Before Covid-19, the team ran a range of activities from its sewing studio at Runcorn Old Police Station. These included a confidence sewing course aimed at long-term unemployed people, an up-cycling project that distributed over 500 coats to local children and a poppy-making project with local veterans.
Sew Halton’s participants typically face many barriers – in a recent series of courses, 26% of the participants had a mental health challenge and 64% had a physical disability of some kind. Halton as a borough faces many challenges: high levels of deprivation have been compounded by years of austerity and many people feel isolated and disconnected. Covid-19 added another level of complexity to these social challenges.
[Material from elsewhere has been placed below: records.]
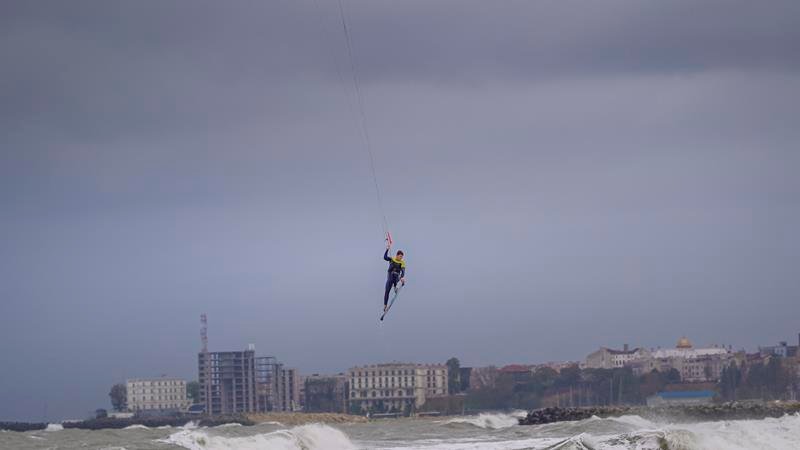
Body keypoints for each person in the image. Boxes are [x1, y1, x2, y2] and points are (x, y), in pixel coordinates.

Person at [383, 244, 406, 311]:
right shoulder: (392, 259)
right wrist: (387, 249)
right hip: (390, 277)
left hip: (397, 278)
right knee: (387, 291)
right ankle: (385, 305)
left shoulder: (402, 262)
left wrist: (402, 278)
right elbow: (385, 257)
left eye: (402, 257)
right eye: (400, 256)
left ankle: (395, 286)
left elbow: (403, 271)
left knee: (396, 274)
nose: (401, 258)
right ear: (397, 255)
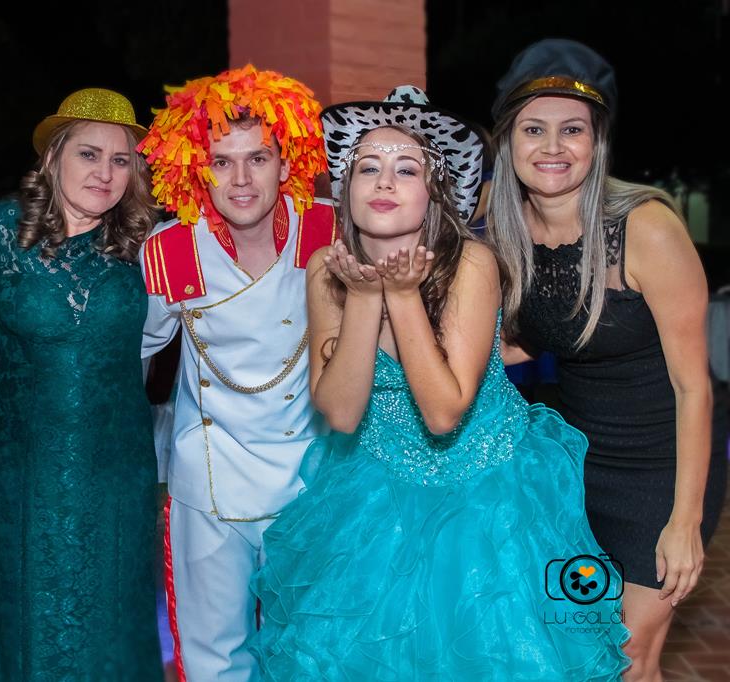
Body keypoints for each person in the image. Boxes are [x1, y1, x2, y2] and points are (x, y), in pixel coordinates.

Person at [251, 86, 631, 680]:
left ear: (434, 192)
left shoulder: (471, 264)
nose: (383, 182)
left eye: (406, 169)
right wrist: (365, 296)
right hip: (377, 494)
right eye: (367, 168)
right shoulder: (329, 267)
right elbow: (343, 414)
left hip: (488, 498)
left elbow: (443, 412)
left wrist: (401, 298)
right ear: (343, 188)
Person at [485, 39, 726, 681]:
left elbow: (693, 388)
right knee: (577, 643)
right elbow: (537, 338)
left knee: (627, 657)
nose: (553, 147)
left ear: (598, 142)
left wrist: (685, 520)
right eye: (533, 129)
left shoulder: (645, 229)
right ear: (507, 141)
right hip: (574, 469)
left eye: (573, 130)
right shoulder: (505, 229)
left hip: (659, 471)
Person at [138, 65, 337, 681]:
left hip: (314, 480)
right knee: (214, 657)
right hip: (209, 486)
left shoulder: (328, 231)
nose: (242, 179)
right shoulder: (171, 251)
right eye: (222, 162)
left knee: (311, 650)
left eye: (258, 158)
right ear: (197, 170)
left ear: (288, 163)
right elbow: (124, 360)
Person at [0, 87, 163, 681]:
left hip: (117, 468)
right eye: (88, 154)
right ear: (52, 158)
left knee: (114, 615)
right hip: (25, 467)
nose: (105, 173)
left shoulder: (149, 246)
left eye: (121, 159)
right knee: (32, 609)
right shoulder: (0, 230)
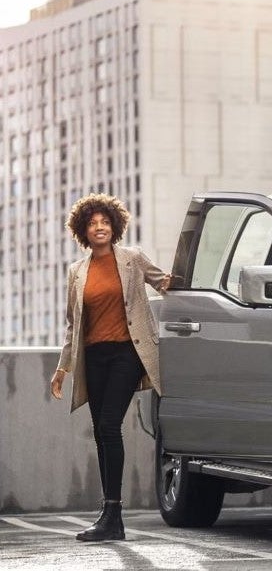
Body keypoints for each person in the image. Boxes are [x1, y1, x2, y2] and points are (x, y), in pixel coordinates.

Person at [50, 193, 170, 542]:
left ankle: (113, 512)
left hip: (127, 353)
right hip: (95, 356)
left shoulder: (132, 259)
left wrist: (187, 283)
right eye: (92, 223)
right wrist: (62, 369)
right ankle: (110, 516)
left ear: (114, 226)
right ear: (83, 231)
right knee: (101, 433)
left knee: (108, 425)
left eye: (104, 222)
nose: (99, 227)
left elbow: (162, 281)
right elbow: (73, 325)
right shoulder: (77, 271)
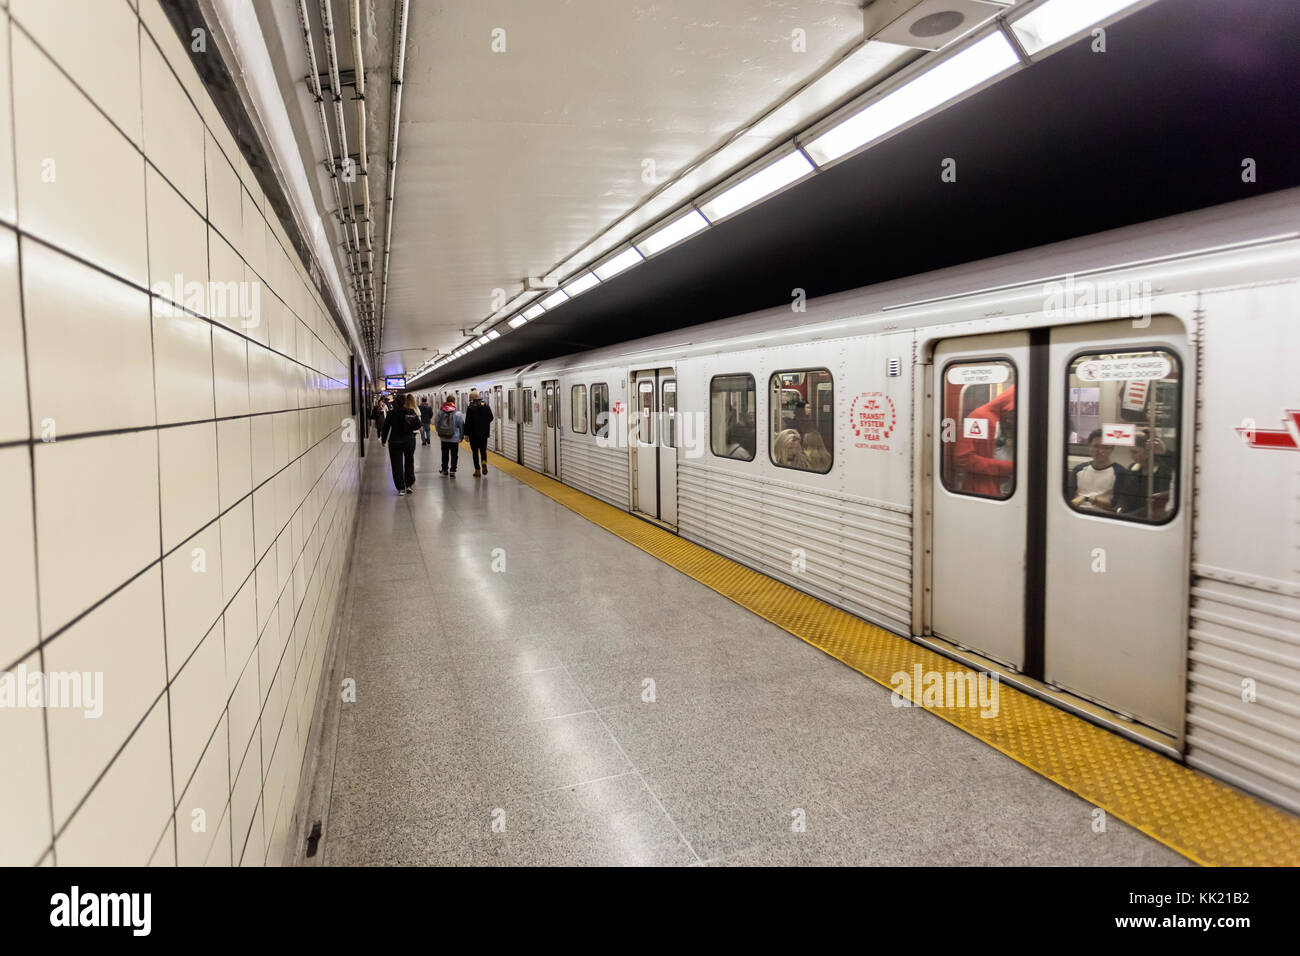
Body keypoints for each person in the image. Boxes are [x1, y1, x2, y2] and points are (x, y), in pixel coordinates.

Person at [953, 386, 1015, 496]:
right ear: (1009, 406)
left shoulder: (1000, 419)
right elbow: (962, 458)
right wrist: (1009, 467)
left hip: (999, 487)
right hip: (983, 490)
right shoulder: (979, 417)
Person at [1114, 429, 1174, 519]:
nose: (1131, 455)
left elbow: (1155, 506)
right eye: (1130, 451)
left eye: (1135, 452)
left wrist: (1127, 516)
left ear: (1148, 452)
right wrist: (1119, 510)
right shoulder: (1133, 468)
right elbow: (1124, 497)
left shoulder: (1162, 471)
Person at [1068, 428, 1126, 511]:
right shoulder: (1079, 469)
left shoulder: (1119, 472)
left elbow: (1116, 505)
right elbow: (1069, 497)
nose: (1100, 451)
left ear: (1112, 449)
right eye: (1096, 446)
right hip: (1078, 513)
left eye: (1105, 447)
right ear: (1089, 446)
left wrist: (1088, 498)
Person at [381, 393, 420, 495]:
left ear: (395, 403)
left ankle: (401, 488)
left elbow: (385, 428)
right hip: (409, 441)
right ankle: (409, 485)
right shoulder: (410, 411)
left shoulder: (391, 413)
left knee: (396, 465)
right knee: (409, 462)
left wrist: (383, 440)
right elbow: (418, 425)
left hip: (395, 442)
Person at [464, 388, 495, 477]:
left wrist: (466, 434)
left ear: (472, 398)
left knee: (475, 452)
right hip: (484, 434)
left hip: (473, 435)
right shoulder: (485, 405)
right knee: (483, 450)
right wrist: (484, 424)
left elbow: (468, 422)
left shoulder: (470, 408)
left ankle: (477, 470)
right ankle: (484, 462)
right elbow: (491, 418)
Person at [434, 393, 465, 478]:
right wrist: (461, 436)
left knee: (444, 454)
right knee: (454, 455)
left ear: (446, 401)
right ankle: (452, 471)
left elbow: (436, 422)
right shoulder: (457, 413)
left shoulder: (440, 412)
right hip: (454, 438)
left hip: (444, 438)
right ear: (454, 402)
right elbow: (461, 425)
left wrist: (439, 432)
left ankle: (444, 470)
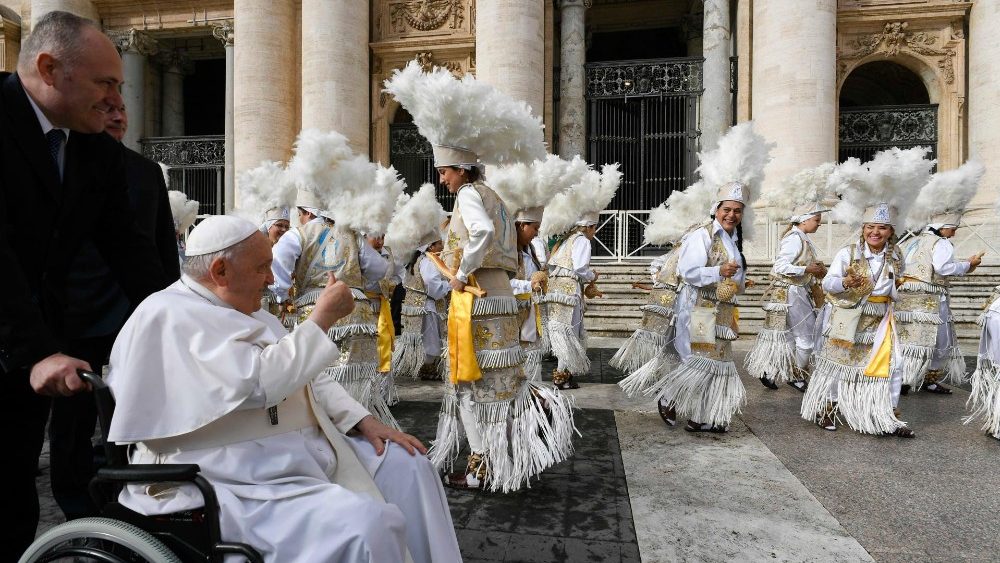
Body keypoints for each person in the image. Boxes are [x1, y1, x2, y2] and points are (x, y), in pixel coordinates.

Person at [106, 216, 462, 563]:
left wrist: (363, 420)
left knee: (409, 465)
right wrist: (320, 320)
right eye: (262, 267)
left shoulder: (249, 310)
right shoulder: (166, 315)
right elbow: (259, 384)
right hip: (234, 473)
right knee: (368, 526)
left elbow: (309, 378)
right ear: (220, 271)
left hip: (294, 452)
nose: (272, 278)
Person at [0, 11, 168, 558]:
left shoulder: (91, 144)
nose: (115, 99)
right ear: (50, 69)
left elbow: (129, 248)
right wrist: (39, 352)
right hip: (22, 338)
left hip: (35, 343)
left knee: (13, 490)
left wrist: (189, 316)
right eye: (106, 83)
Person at [385, 61, 573, 492]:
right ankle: (504, 460)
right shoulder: (495, 197)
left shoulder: (471, 194)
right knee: (498, 384)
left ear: (462, 170)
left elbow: (482, 234)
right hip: (501, 300)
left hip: (478, 300)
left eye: (444, 171)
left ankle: (482, 466)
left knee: (469, 384)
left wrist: (459, 273)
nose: (442, 178)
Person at [641, 123, 772, 433]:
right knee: (697, 361)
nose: (731, 215)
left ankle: (704, 417)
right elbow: (688, 272)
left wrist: (739, 281)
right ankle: (669, 396)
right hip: (695, 308)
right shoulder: (701, 236)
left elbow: (734, 275)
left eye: (737, 211)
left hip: (721, 311)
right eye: (727, 209)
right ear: (717, 209)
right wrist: (718, 272)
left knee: (715, 362)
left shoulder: (733, 242)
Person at [272, 132, 404, 429]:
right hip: (354, 309)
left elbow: (278, 266)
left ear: (309, 209)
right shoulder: (353, 234)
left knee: (319, 377)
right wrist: (354, 282)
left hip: (316, 309)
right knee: (355, 378)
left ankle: (325, 430)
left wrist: (283, 298)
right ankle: (358, 428)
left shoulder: (298, 233)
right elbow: (377, 269)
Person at [800, 147, 934, 437]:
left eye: (882, 228)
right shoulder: (847, 254)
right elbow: (828, 284)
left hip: (882, 319)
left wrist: (894, 290)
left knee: (892, 363)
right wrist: (845, 283)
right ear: (863, 229)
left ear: (890, 231)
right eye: (871, 227)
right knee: (840, 364)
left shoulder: (897, 255)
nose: (876, 233)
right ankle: (827, 407)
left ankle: (887, 414)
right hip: (849, 317)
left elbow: (896, 284)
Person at [896, 161, 985, 394]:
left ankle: (905, 377)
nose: (954, 232)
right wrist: (968, 264)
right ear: (944, 227)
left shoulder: (912, 240)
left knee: (911, 340)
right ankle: (927, 378)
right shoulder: (941, 242)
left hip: (907, 300)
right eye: (952, 228)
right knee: (941, 341)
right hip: (932, 300)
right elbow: (943, 268)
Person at [745, 163, 835, 392]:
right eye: (816, 219)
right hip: (791, 293)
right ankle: (796, 375)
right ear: (804, 220)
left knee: (788, 337)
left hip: (793, 292)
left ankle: (771, 371)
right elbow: (781, 265)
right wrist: (807, 270)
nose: (819, 223)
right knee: (807, 336)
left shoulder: (801, 237)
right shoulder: (795, 238)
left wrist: (813, 271)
The Kindred team has worked with Sew Halton since early lockdown. “Kindred’s support has been vital to Sew Halton – lockdown and social distancing could easily have made us unsustainable,” says founder Victoria Begg. “With their support we’ve been able to offer a range of Zoom sewing classes, aimed at those that may be particularly at risk of isolation. These have included craft lessons for young carers, sewing classes for local veterans, making masks for local charities and scrubs for our NHS heroes. Lockdown became a very productive time for Sew Halton and our community of sewers.”
Now, Sew Halton’s moving into the area of manufacture. It plans to set up a factory that employs local people and produces good ethical products from its base in Halton, which is plans to call ‘social manufacturing’. “Kindred has been incredible in helping us take this vision forward,” says Victoria. “They have connected us to universities, other manufactures and fellow social businesses. The networking and capacity-building they have given us has been fantastic. We’re now confident that we can start to manufacture a range of eco-sanitary garments in the near future.”
Its work in the community has also gained new recognition. “Sew Halton has been a great help to some of our most isolated veterans and families during lockdown,” says Billy Jones, director of the Veterans Community Force in Halton. “The craft sessions and sewing are great, but it’s the connection and community they’ve developed that really makes a difference.”
Leigh Thompson is the chief commissioner for NHS Halton CCG. “It’s been amazing to see the organisation grow and to see the positive impact that Sew Halton has had on the participants’ health and wellbeing,” she says. “During lockdown, Sew Halton and an army of local volunteers, manufactured scrubs for frontline workers. This was a brilliant idea that brought people together with a clear sense of community and purpose.”
“Sew Halton is a unique and valued community organisation that’s helping those that often fall through the cracks. They have created a brilliant community of sewers, crafters and friends – isolation has met its match in Halton!” adds Cllr. Margaret Horrabin, Mayor of Halton.